Today at Manhattan Infidel I have the pleasure of interviewing His Honor Andrew Cuomo, the governor of the great state of New York.

MI:  Good afternoon Governor Cuomo

AC:  Who the hell are you?

MI:  I’m Manhattan Infidel.

AC:  Manhattan Infidel was never that great.

MI: I happen to agree with you but I think my three two one readers would disagree.

AC:  You suck.

MI:  Okay.

AC:  You really suck.

MI: Yes you’ve made your Point. Anyway I want to talk to you about your recent

comments at a rally. You said that, and I’m quoting, “America was never that

great.”

There were audible gasps from your supporters in the audience. Do you care to follow

up or explain your comments?

AC:  America sucks. It’s racist. Look at me. I’m an immigrant. I’m undocumented.

And my path to success has been blocked by the white man.

MI:  Um. You’re the son of Mario Cuomo. Former governor of New York. You grew up

in privilege.

[Pause]

MI:  Mr. Governor?

AC:  You suck.

MI: [Sigh]  Back to your comments.

AC:  You sucky suck suck suck.

MI: Okay.

AC: Sucky sucky suck suck.

MI: Look – 

ACYou were never that great.

MI: Okay if  you’re not going to talk to me then I’ll just have my lunch.

(Data block):
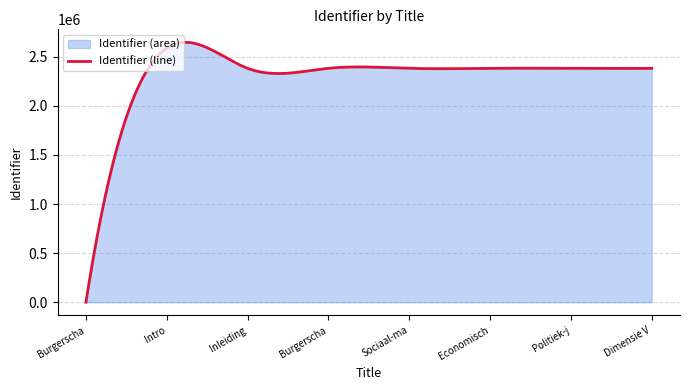

At which label is the value closest to 1293200?

Inleiding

(What the task requires): In the mock interview, starting at "AC:  You really suck." and ending at "explain your comments?", swap "rally" for "press conference" and write out that stretch.

(Your solution):
AC:  You really suck.

MI: Yes you’ve made your Point. Anyway I want to talk to you about your recent

comments at a press conference. You said that, and I’m quoting, “America was never that

great.”

There were audible gasps from your supporters in the audience. Do you care to follow

up or explain your comments?